Monday, April 11, 2011

Tangled (Bryan Howard & Nathan Greno, 2010)

This is, in essence, a remake of The Little Mermaid, only better. It's a literalization of the idea that part of growing up means moving outside your comfort zone and making mistakes and basically floundering around without much help until you figure out how to do things. It's messy and fun, just like this movie! And, unlike The Little Mermaid, Tangled shows a surprising amount of female agency for a Disney movie. Rapunzel's desire to escape her perceived parental entrapment (much more literal here, since the ocean is, uh, actually way bigger than the not ocean) is motivated by curiousity for the outside world and nothing more, whereas Ariel's curiousity is at least in part inspired by her affection for hot dude whose life she saved. Rapunzel also spends much of the movie acting of her own volition, solving her own problems, and, for the most part, helping herself. This is a fairly stark contrast to Ariel, who is mostly helpless without her animal friends and spends much of the movie not even being able to speak -- certainly problematic as a portrait of the supposedly "ideal" woman Disney tries to paint her as.

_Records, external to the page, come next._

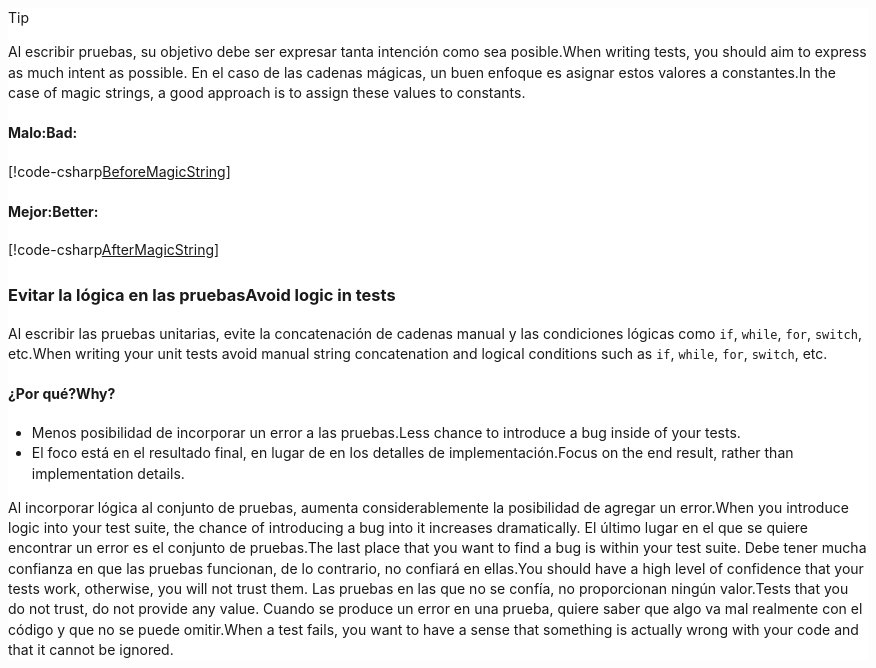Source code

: > [!TIP]
> <span data-ttu-id="e861f-230">Al escribir pruebas, su objetivo debe ser expresar tanta intención como sea posible.</span><span class="sxs-lookup"><span data-stu-id="e861f-230">When writing tests, you should aim to express as much intent as possible.</span></span> <span data-ttu-id="e861f-231">En el caso de las cadenas mágicas, un buen enfoque es asignar estos valores a constantes.</span><span class="sxs-lookup"><span data-stu-id="e861f-231">In the case of magic strings, a good approach is to assign these values to constants.</span></span>

#### <a name="bad"></a><span data-ttu-id="e861f-232">Malo:</span><span class="sxs-lookup"><span data-stu-id="e861f-232">Bad:</span></span>
[!code-csharp[BeforeMagicString](../../../samples/snippets/core/testing/unit-testing-best-practices/csharp/before/StringCalculatorTests.cs#BeforeMagicString)]

#### <a name="better"></a><span data-ttu-id="e861f-233">Mejor:</span><span class="sxs-lookup"><span data-stu-id="e861f-233">Better:</span></span>
[!code-csharp[AfterMagicString](../../../samples/snippets/core/testing/unit-testing-best-practices/csharp/after/StringCalculatorTests.cs#AfterMagicString)]

### <a name="avoid-logic-in-tests"></a><span data-ttu-id="e861f-234">Evitar la lógica en las pruebas</span><span class="sxs-lookup"><span data-stu-id="e861f-234">Avoid logic in tests</span></span>
<span data-ttu-id="e861f-235">Al escribir las pruebas unitarias, evite la concatenación de cadenas manual y las condiciones lógicas como `if`, `while`, `for`, `switch`, etc.</span><span class="sxs-lookup"><span data-stu-id="e861f-235">When writing your unit tests avoid manual string concatenation and logical conditions such as `if`, `while`, `for`, `switch`, etc.</span></span>

#### <a name="why"></a><span data-ttu-id="e861f-236">¿Por qué?</span><span class="sxs-lookup"><span data-stu-id="e861f-236">Why?</span></span>

- <span data-ttu-id="e861f-237">Menos posibilidad de incorporar un error a las pruebas.</span><span class="sxs-lookup"><span data-stu-id="e861f-237">Less chance to introduce a bug inside of your tests.</span></span>
- <span data-ttu-id="e861f-238">El foco está en el resultado final, en lugar de en los detalles de implementación.</span><span class="sxs-lookup"><span data-stu-id="e861f-238">Focus on the end result, rather than implementation details.</span></span>

<span data-ttu-id="e861f-239">Al incorporar lógica al conjunto de pruebas, aumenta considerablemente la posibilidad de agregar un error.</span><span class="sxs-lookup"><span data-stu-id="e861f-239">When you introduce logic into your test suite, the chance of introducing a bug into it increases dramatically.</span></span> <span data-ttu-id="e861f-240">El último lugar en el que se quiere encontrar un error es el conjunto de pruebas.</span><span class="sxs-lookup"><span data-stu-id="e861f-240">The last place that you want to find a bug is within your test suite.</span></span> <span data-ttu-id="e861f-241">Debe tener mucha confianza en que las pruebas funcionan, de lo contrario, no confiará en ellas.</span><span class="sxs-lookup"><span data-stu-id="e861f-241">You should have a high level of confidence that your tests work, otherwise, you will not trust them.</span></span> <span data-ttu-id="e861f-242">Las pruebas en las que no se confía, no proporcionan ningún valor.</span><span class="sxs-lookup"><span data-stu-id="e861f-242">Tests that you do not trust, do not provide any value.</span></span> <span data-ttu-id="e861f-243">Cuando se produce un error en una prueba, quiere saber que algo va mal realmente con el código y que no se puede omitir.</span><span class="sxs-lookup"><span data-stu-id="e861f-243">When a test fails, you want to have a sense that something is actually wrong with your code and that it cannot be ignored.</span></span>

Now I cannot honestly trumpet Rapunzel as a strong, feminist portrait. She is, in her own somewhat different way, a sensualized idealization along the lines of Ariel or Aladdin's Princess Jasmine. There is also something about the suddenness of the relationship that develops between her and Flynn Rider, which, I suspect, is as abrupt as it is because it is one of the few Disney films in which the love story is not the point. They go from disliking each other to liking each other to maybe being in love far too quickly. If Disney can go this far out on a limb, it would be nice to see them go even further and maybe suggest that it's okay to date someone BEFORE you fall in love with them, rather than the other way around.

It's interesting to note, though, that the promotional material for the movie actually creates a completely false impression of what the movie is. More so than usual, I suppose I should say. Rapunzel is depicted as a mysterious other, showing up first as magic, violent hair defending itself from Flynn Rider's intrusion. She doesn't show up until part way through the trailer, giving the impression (along with the movie's ambiguous title) that the movie is far closer to Aladdin than The Little Mermaid. What was the motivation behind this? Was there some kind of 7-10-year-old focus-testing that showed little boys would refuse to see a Disney movie if they thought it was about a girl, but that little girls had no such qualms about a movie about a boy? Depressingly, that whole sequence of events doesn't seem implausible. But I really wish it did.